EXERCISE INSTRUCTIONS:
List every line from the start of the records through the line containing "sses filter out specific wavelengths of", both included, as a numbered list. Omit blank lines and leave the pictures out.

SUPPLIED INFORMATION:
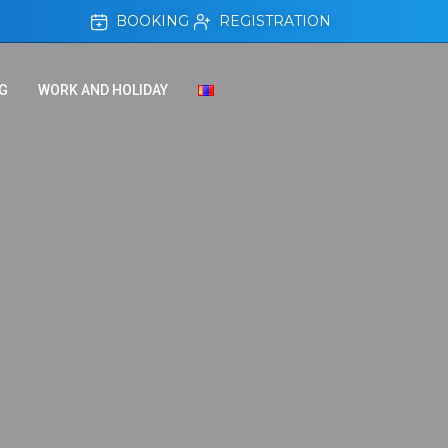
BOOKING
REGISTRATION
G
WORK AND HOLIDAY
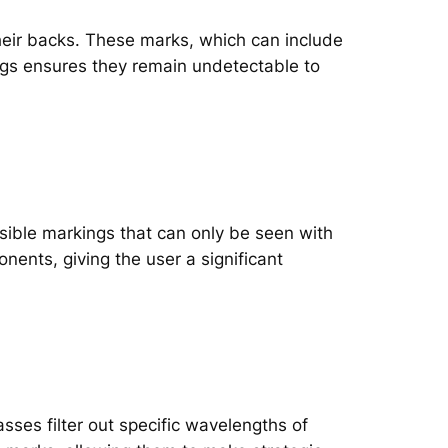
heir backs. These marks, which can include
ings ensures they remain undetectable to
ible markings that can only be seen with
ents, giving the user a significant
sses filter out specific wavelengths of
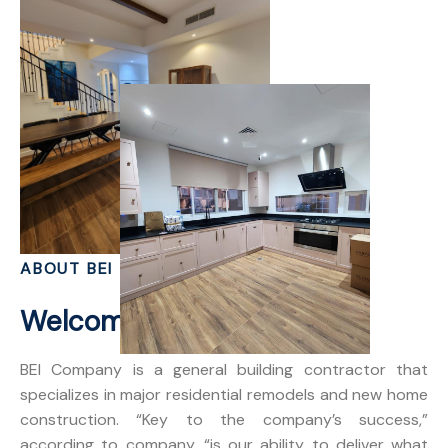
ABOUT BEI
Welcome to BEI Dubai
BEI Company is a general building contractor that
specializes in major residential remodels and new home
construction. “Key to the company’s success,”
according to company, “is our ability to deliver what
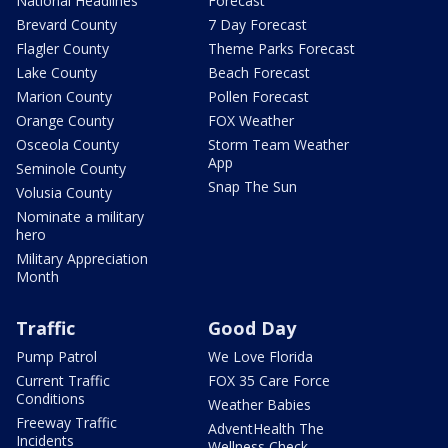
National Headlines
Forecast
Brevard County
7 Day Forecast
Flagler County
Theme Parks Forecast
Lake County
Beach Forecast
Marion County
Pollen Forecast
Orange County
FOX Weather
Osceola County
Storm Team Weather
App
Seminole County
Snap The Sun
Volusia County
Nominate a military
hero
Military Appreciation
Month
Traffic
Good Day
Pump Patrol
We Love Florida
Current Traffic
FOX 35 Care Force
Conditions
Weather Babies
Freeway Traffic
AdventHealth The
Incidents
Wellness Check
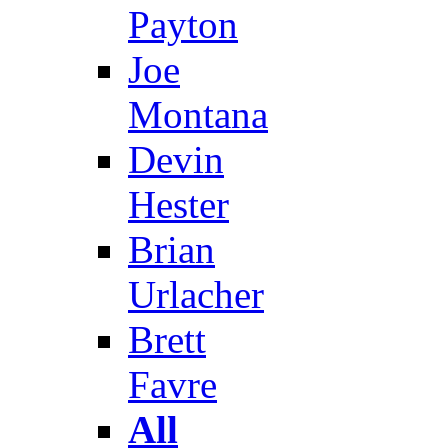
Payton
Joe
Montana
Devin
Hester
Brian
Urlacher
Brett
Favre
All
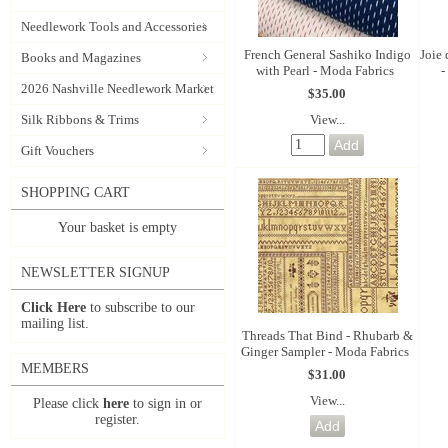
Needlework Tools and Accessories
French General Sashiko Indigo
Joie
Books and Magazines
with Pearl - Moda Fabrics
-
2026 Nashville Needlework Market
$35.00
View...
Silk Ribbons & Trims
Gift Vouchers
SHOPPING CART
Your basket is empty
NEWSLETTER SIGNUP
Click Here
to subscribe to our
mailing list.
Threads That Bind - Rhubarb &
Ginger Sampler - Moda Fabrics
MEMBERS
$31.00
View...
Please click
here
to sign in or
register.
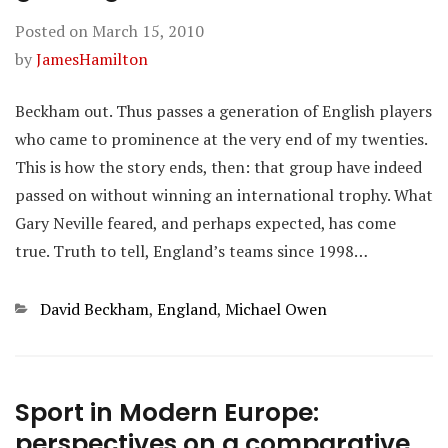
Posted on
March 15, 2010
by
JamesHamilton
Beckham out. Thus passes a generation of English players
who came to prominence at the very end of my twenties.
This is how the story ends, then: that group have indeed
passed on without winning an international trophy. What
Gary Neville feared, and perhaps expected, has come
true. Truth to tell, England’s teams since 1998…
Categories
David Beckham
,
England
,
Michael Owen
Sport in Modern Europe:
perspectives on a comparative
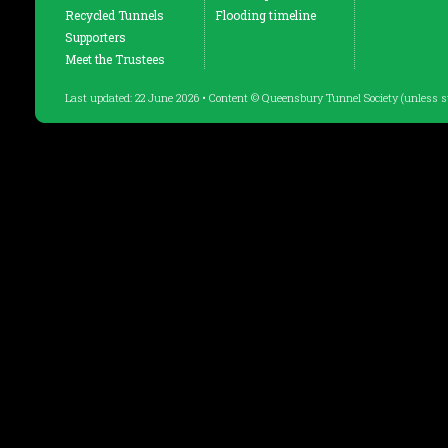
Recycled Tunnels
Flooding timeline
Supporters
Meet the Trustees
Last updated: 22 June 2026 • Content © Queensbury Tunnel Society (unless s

ANSWER BOX:
1. BOOKING
2. REGISTRATION
3. G
4. WORK AND HOLIDAY
5. heir backs. These marks, which can include
6. ings ensures they remain undetectable to
7. ible markings that can only be seen with
8. ents, giving the user a significant
9. sses filter out specific wavelengths of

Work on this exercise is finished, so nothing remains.